> _Text shown_
┏━━

Soybeans Today January 1998
Drought Tolerance Trait Found in Genes
By Howell Medders
University of Arkansas researchers have found three potentially valuable
"needles" in a "haystack" out of some 4,000 selections from the U.S.
Department of Agricultures soybean genotype collection.
They are genes for a trait that makes soybean plants more drought tolerant, says Dr.
Larry Purcell. There are now four known sources of such genes. The other is the 1950s
vintage Jackson variety.
A research team directed by Dr. Clay Sneller, soybean breeder and geneticist, and
Purcell, a plant physiologist, screened the 4,000 selections of soybean plants over the
past three years using a technique the researchers developed to measure a plants
ability to fix nitrogen.
Soybean drought tolerance research is funded in part by producer check-off grants
awarded by the Arkansas Soybean Promotion Board and by the United Soybean Board for work
in Arkansas and three other states.
An early breakthrough in U of A drought tolerance research was the discovery in 1994
that nitrogen fixation is a weak link in the plants ability to produce seed under
drought stress.
Jackson and the three recently identified unimproved plant introductions from the USDA
collection have considerably better than average ability to fix nitrogen from the air
under drought stress, Purcell said.

┗━━

> _Assigned task 1_
Translate this sentence from the soybean drought tolerance article into Spanish: "There are now four known sources of such genes."
> _Assigned task 2_
Write a continuation of the soybean drought tolerance article that picks up after its final sentence.
The lines after this point come from a separate source.

> _Data excerpt_
┏━━

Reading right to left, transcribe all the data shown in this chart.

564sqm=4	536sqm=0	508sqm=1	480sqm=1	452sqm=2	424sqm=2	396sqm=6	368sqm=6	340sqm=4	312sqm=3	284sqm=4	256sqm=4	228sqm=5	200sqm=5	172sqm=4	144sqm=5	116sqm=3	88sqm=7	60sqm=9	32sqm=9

┗━━

> _Final answer 1_
Ahora hay cuatro fuentes conocidas de tales genes.

> _Final answer 2_
In another development, the researchers found that the Jackson trait for drought
tolerance is heritable, which means it should be possible to move the trait into
high-yielding varieties using conventional plant breeding methods.
Sneller has crossed the plants that possess genes for drought tolerance for nitrogen
fixation with Arkansas-adapted, high-yielding varieties to begin the long process of
combining the trait with other traits required of a commercial variety.
The breeding program will move much faster once a genetic marker is developed for rapid
screening to detect the drought tolerance gene, Purcell said. The United Soybean Board has
given preliminary approval for a grant to help fund development of such a marker by the
four-state soybean drought tolerance research team.
Principal investigators in addition to Purcell and Sneller are Dr. Tom Sinclair at the
University of Florida, Dr. Tommy Carter at North Carolina State and Dr. Randy Nelson with
the USDA Agricultural Research Service in Urbana, Ill.